Local Motors has no boundaries when it comes to vehicle design. Nothing but nothing will stop them from pursuing a goal. I’ve seen it for myself during their Open House events at the Chandler, Arizona facility (you know, the one with a big-ass jump off to the side that they use to demonstrate the robustness of their legendary Rally Fighter.) They’ve been at it again, this time working on 3D-printing the body for a sporty track-style car in the vein of the Ariel Atom and the KTM X-bow. Except it isn’t.
Let’s break down the basics: the engine is an electric drivetrain from a Renault Twizy, which is a car that looks roughly like a hollow egg standing on a cart. Not a pretty picture. So, in great form, the concept of 3D printing the car was chosen as a reasonably cheaper and exceptionally faster method of creating a new body for the car. Using thermoplastic pellets that have carbon fiber woven in, the body takes about 44 hours to print, uses forty parts from the Twizy and is expected to be on sale within months, with a marketing strategy focusing on areas where “neighborhood cars” could work. Given that the Twizy’s top speed is about 40 mph and it’s range tops at 120 miles, neighborhoods is probably the best thing for it.

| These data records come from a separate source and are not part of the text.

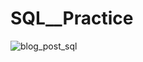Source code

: # SQL__Practice

![blog_post_sql](https://user-images.githubusercontent.com/116175501/232853865-a7eb8b8d-17a5-44fe-8908-22018f3e4fad.gif)
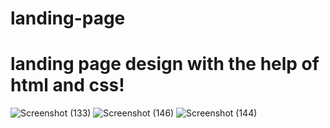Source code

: # landing-page
# landing page design with the help of html and css!
![Screenshot (133)](https://user-images.githubusercontent.com/98160883/166103186-8131f9c7-9db1-41d8-b5c1-6ab3abeb7b91.png)
![Screenshot (146)](https://user-images.githubusercontent.com/98160883/166103279-72839a07-8b46-4b67-b4b0-3960a9848080.png)
![Screenshot (144)](https://user-images.githubusercontent.com/98160883/166103289-f498df58-dffd-4a24-bf51-09fb588232b6.png)
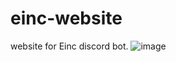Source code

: # einc-website
website for Einc discord bot.
![image](https://github.com/user-attachments/assets/5384d874-265f-40bd-8d4f-e78ff7678714)

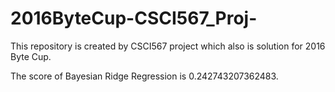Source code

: # 2016ByteCup-CSCI567_Proj-
This repository is created by CSCI567 project which also is solution for 2016 Byte Cup.

The score of Bayesian Ridge Regression is 0.242743207362483.

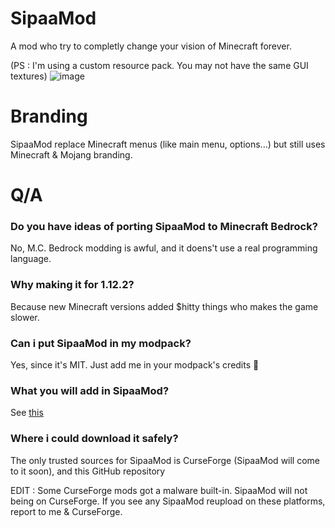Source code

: # SipaaMod
A mod who try to completly change your vision of Minecraft forever.

(PS : I'm using a custom resource pack. You may not have the same GUI textures)
![image](https://github.com/RaphMar2021/SipaaMod/assets/81994075/9241cf20-3c01-4550-bcbc-aa20f619229e)

# Branding
SipaaMod replace Minecraft menus (like main menu, options...) but still uses Minecraft & Mojang branding.

# Q/A

### Do you have ideas of porting SipaaMod to Minecraft Bedrock?
No, M.C. Bedrock modding is awful, and it doens't use a real programming language.

### Why making it for 1.12.2?
Because new Minecraft versions added $hitty things who makes the game slower.

### Can i put SipaaMod in my modpack?
Yes, since it's MIT. Just add me in your modpack's credits 🙂

### What you will add in SipaaMod?
See [this](https://github.com/users/RaphMar2021/SipaaMod/projects/2/views/1)

### Where i could download it safely?
The only trusted sources for SipaaMod is CurseForge (SipaaMod will come to it soon), and this GitHub repository

EDIT : Some CurseForge mods got a malware built-in. SipaaMod will not being on CurseForge. If you see any SipaaMod reupload on these platforms, report to me & CurseForge.

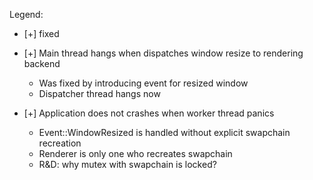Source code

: Legend:

* [+] fixed

- [+] Main thread hangs when dispatches window resize to rendering backend
    - Was fixed by introducing event for resized window
    - Dispatcher thread hangs now

- [+] Application does not crashes when worker thread panics
    - Event::WindowResized is handled without explicit swapchain recreation
    - Renderer is only one who recreates swapchain
    - R&D: why mutex with swapchain is locked?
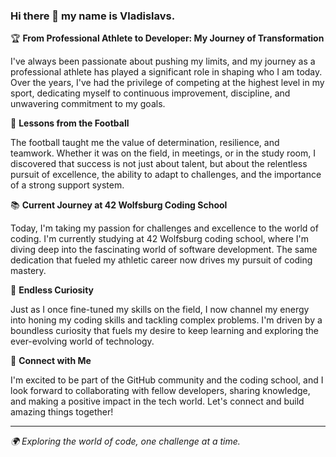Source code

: ### Hi there 👋 my name is Vladislavs.


🏆 **From Professional Athlete to Developer: My Journey of Transformation**

I've always been passionate about pushing my limits, and my journey as a professional athlete has played a significant role in shaping who I am today. Over the years, I've had the privilege of competing at the highest level in my sport, dedicating myself to continuous improvement, discipline, and unwavering commitment to my goals.

🧠 **Lessons from the Football**

The football taught me the value of determination, resilience, and teamwork. Whether it was on the field, in meetings, or in the study room, I discovered that success is not just about talent, but about the relentless pursuit of excellence, the ability to adapt to challenges, and the importance of a strong support system.

📚 **Current Journey at 42 Wolfsburg Coding School**

Today, I'm taking my passion for challenges and excellence to the world of coding. I'm currently studying at 42 Wolfsburg coding school, where I'm diving deep into the fascinating world of software development. The same dedication that fueled my athletic career now drives my pursuit of coding mastery.

🌟 **Endless Curiosity**

Just as I once fine-tuned my skills on the field, I now channel my energy into honing my coding skills and tackling complex problems. I'm driven by a boundless curiosity that fuels my desire to keep learning and exploring the ever-evolving world of technology.

🤝 **Connect with Me**

I'm excited to be part of the GitHub community and the coding school, and I look forward to collaborating with fellow developers, sharing knowledge, and making a positive impact in the tech world. Let's connect and build amazing things together!

---

*🌍 Exploring the world of code, one challenge at a time.*


<!--
**gabx13/gabx13** is a ✨ _special_ ✨ repository because its `README.md` (this file) appears on your GitHub profile.

Here are some ideas to get you started:

- 🔭 I’m currently working on ...
- 🌱 I’m currently learning ...
- 👯 I’m looking to collaborate on ...
- 🤔 I’m looking for help with ...
- 💬 Ask me about ...
- 📫 How to reach me: ...
- 😄 Pronouns: ...
- ⚡ Fun fact: ...
-->

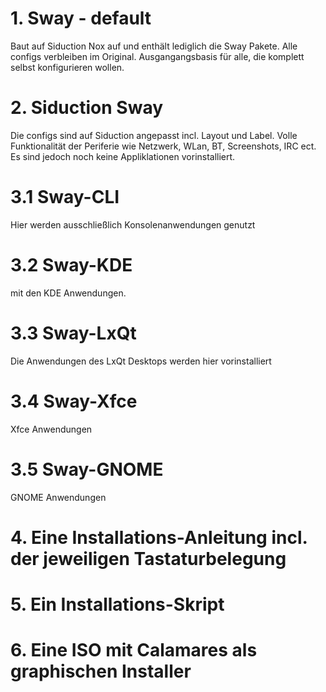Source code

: # 1. Sway - default
Baut auf Siduction Nox auf und enthält lediglich die Sway Pakete. Alle configs verbleiben im Original. Ausgangangsbasis für alle, die komplett selbst konfigurieren wollen.
# 2. Siduction Sway
Die configs sind auf Siduction angepasst incl. Layout und Label. Volle Funktionalität der Periferie wie Netzwerk, WLan, BT, Screenshots, IRC ect. Es sind jedoch noch keine Appliklationen vorinstalliert.
# 3.1 Sway-CLI 
Hier werden ausschließlich Konsolenanwendungen genutzt 
# 3.2 Sway-KDE 
mit den KDE Anwendungen.
# 3.3 Sway-LxQt 
Die Anwendungen des LxQt Desktops werden hier vorinstalliert
# 3.4 Sway-Xfce 
Xfce Anwendungen
# 3.5 Sway-GNOME
GNOME Anwendungen
# 4. Eine Installations-Anleitung incl. der jeweiligen Tastaturbelegung
# 5. Ein Installations-Skript
# 6. Eine ISO mit Calamares als graphischen Installer
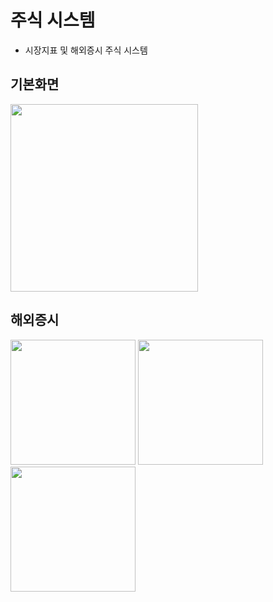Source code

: # 주식 시스템
- 시장지표 및 해외증시 주식 시스템


기본화면
----------
<div>
<img width="300" src="https://user-images.githubusercontent.com/58851760/103439407-f9c61d00-4c7f-11eb-8db1-c21eb99da20a.JPG"></img>
</div>

해외증시
----------
<div>
<img width="200" src="https://user-images.githubusercontent.com/58851760/103439423-1c583600-4c80-11eb-9c89-acd193fbd964.JPG"></img>
<img width="200" src="https://user-images.githubusercontent.com/58851760/103439434-3d208b80-4c80-11eb-859d-7617a0a80f27.JPG"></img>
<img width="200" src="https://user-images.githubusercontent.com/58851760/103439436-401b7c00-4c80-11eb-9398-00d28c4fe335.JPG"></img>
</div>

The part that makes this interesting is that other than the mechanical bits, the car can be chopped up and recycled like any other plastic item. While a more substantive drivetrain would be beneficial (given it’s light weight, how about a Miata drivetrain), the adaptation should be fairly straightforward. If the technology works (and the first Strati, which was on display in Chicago a few days ago, does) then there is a chance that Local Motors can spread out into different sections. The last thing I knew they were working on was recycling late-1990s Honda Civic drivetrains into a RWD two-seat auto crossing monster, so be sure to watch how Local Motors progresses with this.